The little girl who walked through the door nervously holding her father’s hand, who scrambled up on to the hospital bed and threw herself on top of me in a wholehearted embrace, was not the child I’d said goodbye to just two days before. A bizarre metamorphosis had occurred. Crazy and irrational as it sounds, she suddenly seemed huge to me. No longer a little girl at all, no longer my baby – but an enormous overgrown child I barely recognised.

And this one:

It was acutely distressing to find our relationship so radically and horribly altered in this way. It was like walking into a favourite room to find everything in it had been rearranged. Nothing was where I expected it or how I wanted it. I wandered through this skewed landscape in a state of agonised disorientation, lost and mapless.

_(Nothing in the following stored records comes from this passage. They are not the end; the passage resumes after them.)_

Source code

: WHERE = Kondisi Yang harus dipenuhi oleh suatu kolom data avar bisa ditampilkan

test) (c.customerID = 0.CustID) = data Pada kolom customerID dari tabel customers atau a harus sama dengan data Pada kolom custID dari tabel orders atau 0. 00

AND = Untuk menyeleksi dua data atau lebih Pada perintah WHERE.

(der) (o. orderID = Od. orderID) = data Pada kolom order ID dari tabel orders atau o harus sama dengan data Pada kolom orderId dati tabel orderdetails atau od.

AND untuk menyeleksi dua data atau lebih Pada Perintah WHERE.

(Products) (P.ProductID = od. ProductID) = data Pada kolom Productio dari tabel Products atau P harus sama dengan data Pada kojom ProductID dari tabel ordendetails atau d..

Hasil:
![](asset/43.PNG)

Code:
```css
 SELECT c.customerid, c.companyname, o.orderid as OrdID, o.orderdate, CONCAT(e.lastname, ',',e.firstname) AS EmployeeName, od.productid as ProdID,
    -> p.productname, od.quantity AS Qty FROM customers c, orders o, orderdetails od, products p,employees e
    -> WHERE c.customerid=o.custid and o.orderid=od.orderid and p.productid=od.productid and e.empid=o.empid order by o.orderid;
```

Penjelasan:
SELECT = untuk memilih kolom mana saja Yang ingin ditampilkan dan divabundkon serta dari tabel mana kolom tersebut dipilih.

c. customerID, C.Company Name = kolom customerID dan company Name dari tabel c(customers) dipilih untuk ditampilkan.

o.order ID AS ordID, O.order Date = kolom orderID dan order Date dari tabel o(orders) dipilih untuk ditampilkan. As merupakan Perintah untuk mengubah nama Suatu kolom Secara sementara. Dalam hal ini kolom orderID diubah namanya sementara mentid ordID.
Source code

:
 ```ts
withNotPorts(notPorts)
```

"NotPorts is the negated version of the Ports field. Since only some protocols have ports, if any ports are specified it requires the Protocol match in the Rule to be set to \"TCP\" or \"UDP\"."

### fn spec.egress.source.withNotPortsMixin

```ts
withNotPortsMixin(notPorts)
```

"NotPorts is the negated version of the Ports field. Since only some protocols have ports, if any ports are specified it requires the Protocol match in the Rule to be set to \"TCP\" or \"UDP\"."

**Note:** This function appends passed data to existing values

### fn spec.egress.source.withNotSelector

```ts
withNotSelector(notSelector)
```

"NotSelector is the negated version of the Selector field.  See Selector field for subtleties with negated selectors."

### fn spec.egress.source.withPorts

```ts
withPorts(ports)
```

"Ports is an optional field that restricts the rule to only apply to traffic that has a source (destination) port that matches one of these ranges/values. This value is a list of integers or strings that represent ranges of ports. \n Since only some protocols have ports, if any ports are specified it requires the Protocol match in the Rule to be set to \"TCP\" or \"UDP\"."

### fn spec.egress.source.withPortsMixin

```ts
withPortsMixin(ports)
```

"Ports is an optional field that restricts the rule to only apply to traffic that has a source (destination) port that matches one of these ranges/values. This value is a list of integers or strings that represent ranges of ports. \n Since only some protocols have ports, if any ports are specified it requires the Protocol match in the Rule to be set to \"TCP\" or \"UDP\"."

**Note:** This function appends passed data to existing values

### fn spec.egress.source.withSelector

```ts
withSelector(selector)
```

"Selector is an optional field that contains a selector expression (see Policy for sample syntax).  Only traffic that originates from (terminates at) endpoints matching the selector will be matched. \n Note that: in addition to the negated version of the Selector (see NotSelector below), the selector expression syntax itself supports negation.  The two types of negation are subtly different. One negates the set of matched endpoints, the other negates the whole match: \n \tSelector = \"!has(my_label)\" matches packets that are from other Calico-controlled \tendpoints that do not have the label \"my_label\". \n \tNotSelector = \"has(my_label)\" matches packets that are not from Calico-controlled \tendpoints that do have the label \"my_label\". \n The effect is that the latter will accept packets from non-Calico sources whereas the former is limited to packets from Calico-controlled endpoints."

It was comforting to know that someone else had felt this way, but overwhelming and hurtful to admit these feelings to myself. The feelings themselves were terrible — the admission of the feelings was even worse. I bookmarked the article and had B read it. I knew the first step was to rally the team and get help to figure this out. I didn’t want to be like Abrams and look back 12 years later with regret. I wanted to figure out how to get past this.

B was great. He acknowledged my feelings and helped me talk through it. He siad, “Boss, I think you are just going to have to ‘Fake it Till You Make it’ — the more that Sprocket picks up on your frustration, the more he is going to act out, which is just going to make it worse.” He also pointed out that Sprocket was in a very trying time in his development and that all parents probably feel a little distance and frustration with their two year old, regardless of the arrival of a new baby.

The next day, I went on a walk with the kids and Sprocket was riding his bike. He has really just realized how to glide on his Strider and I was marveling at his progress. I felt my heart beaming with pride — and realized it was the first authentic and true emotion I had felt toward Sprocket in a few days. So, I clung to it. I held on for dear life to the one emotion that could pull me through the fog of numbness that I had been feeling.

I spent the next few days trying to find pride in things that he did. It felt like the pride was an invisible string that was attached to the adoration that I knew was there, but just couldn’t find.

Then, about a week ago — a full 2 weeks postpartum, I was putting on Sprocket’s shoes and he said something that made me laugh out loud. I then found myself giving him a big ol’ bear hug and feeling like no hug could ever help him feel how much I loved him.

It was back. I had found it — the primal, no-holds-barred, so-overwhelming-my-heart-could-burst love for my son.

I will admit, on trying days, it is hard to find again…but we are on our way to being back to normal. In fact, I think I am probably back to the level of adoration that any parent of a crazy, demanding toddler would be.

I don’t think I will ever know the why behind all this — but my scientific mind focuses on two things. Huge fluctuations in hormones and the intrinsic mammalian need to protect my most vulnerable chubby offspring from any threat, even when the threat is in the form of a toddler who thinks bear hugs are an appropriate way to show affection towards a newborn.